Gallery2:How to keep robots off CPU intensive pages - Gallery Codex
Personal tools

Gallery2:How to keep robots off CPU intensive pages

From Gallery Codex

Slideshow

Pages such as slideshow are very CPU intensive. To an indexing robot they are also totally useless since the information they provide is redundant. So the administrator has every reason to keep the robots from visiting such pages.

Using URL rewrite module, the default slideshow URL is the following form: "/v/my_album/my_sub_album/my_photo.jpg/slideshow.html". The problem is that there is no way to exclude that sort of URL in robots.txt syntax. In order to make the URL excludable, some URL rewriting is required.

There is no need for fiddling with mod_rewrite directly as the nifty rewrite module can handle the details itself. By default the "View Slideshow" rewrite target is "v/%path%/slideshow.html". The constant slideshow URL mark ("/slideshow.html") is on the right side of the variable path ("%path%") and this is why we could not express the slideshow ban in robots.txt syntax. Reversing this order will provide us with an excludable URL.

So change the rewrite target for "View Slideshow" from "v/%path%/slideshow.html" to "v/slideshow/%path%".

Then add "Disallow: /v/slideshow/" to your robots.txt. If you use the PATH_INFO mode of URL rewrite module then this will be "Disallow: /main.php/v/slideshow/".

And that's it: no more spiders hogging your precious resources in vain!

Other Pages

You can also prevent robots from visiting other pages which are of no use to them. Some examples are :

Advanced Search
/main.php?g2_view=search.SearchScan&g2_form%5BuseDefaultSettings%5D=1&g2_return=%2Fgallery%2Fmain.php%3F
Login
/main.php?g2_view=core.UserAdmin&g2_subView=core.UserLogin&g2_return=%2Fgallery%2Fmain.php%3F
Add Comment
/c/add/
Shutterfly
/main.php?g2_view=shutterfly.PrintPhotos&g2_itemId=80511&g2_returnUrl=http%3A%2F%2Fexample.com%2Fgallery%2Fmain.php%3Fg2_path%3Dexamplepath%2Fphoto.jpg.html&g2_authToken=6c4286fe85d0
Ecard
/main.php?g2_view=ecard.SendEcard&g2_itemId=80511&g2_return=%2Fgallery%2Fv%2Fexamplepath%2Fphoto.jpg.html

You can do this by adding the following lines to your robots.txt file :

Disallow: /main.php?g2_view=search.SearchScan&
Disallow: /main.php?g2_view=core.UserAdmin&
Disallow: /c/add/
Disallow: /main.php?g2_view=shutterfly.PrintPhotos&
Disallow: /main.php?g2_view=ecard.SendEcard&

Note : The comments link and robots.txt line assume you've enabled the rewrite plugin for comments (much like you did above for slideshow)

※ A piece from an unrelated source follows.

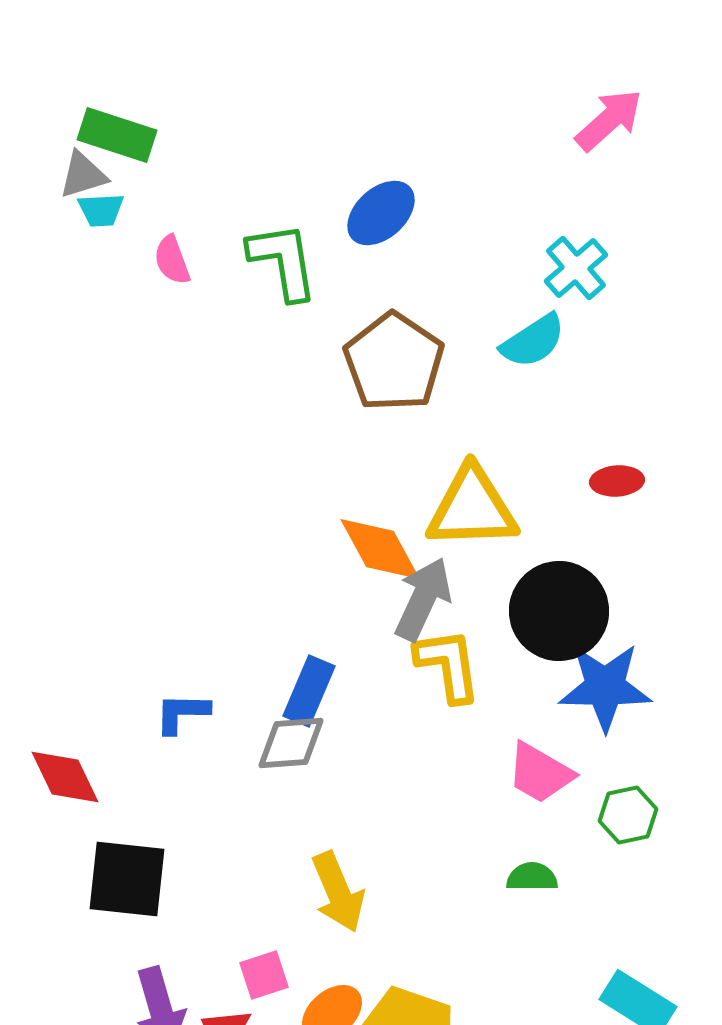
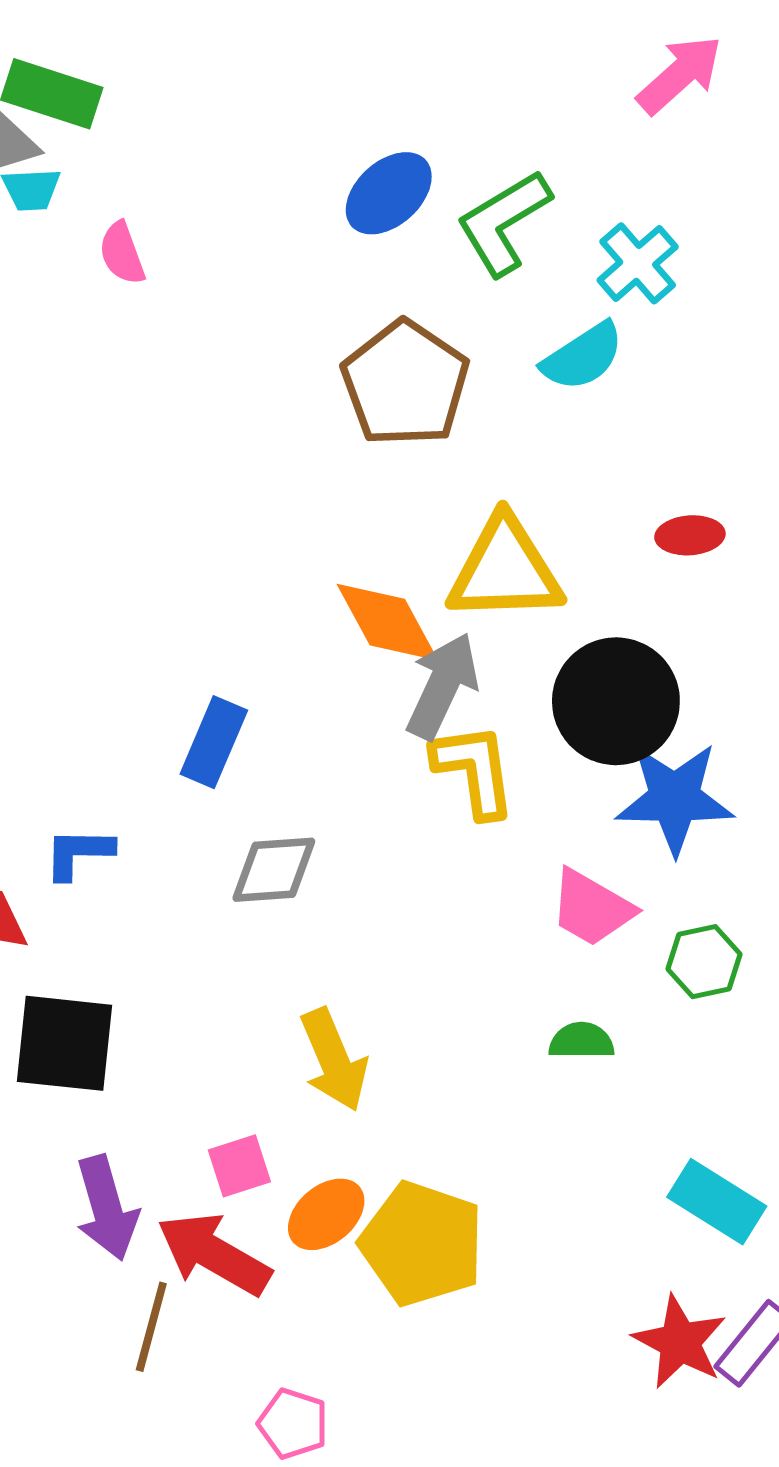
green L-shape: (283, 261) -> (504, 223), moved, turned -112
blue rectangle: (309, 691) -> (214, 742), moved
blue L-shape: (182, 713) -> (79, 853), moved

Note : If you've installed gallery into a sub-directory like http://www.example.com/gallery/ then your robots.txt lines will need to be prefixed by that same path (e.g. Disallow: /gallery/c/add/)

Note : Keep in mind that the way a robots.txt file is parsed is very simple. It's a substring search from the beginning of the path. No globbing or Regular Expressions are allowed.

You can test and confirm that your robots lines are doing what you want by using Google's Webmaster Tools, just add your site, verify it, then in the Dashboard under "Site Configuration" ... "Crawler Access" you can test URLs from your site.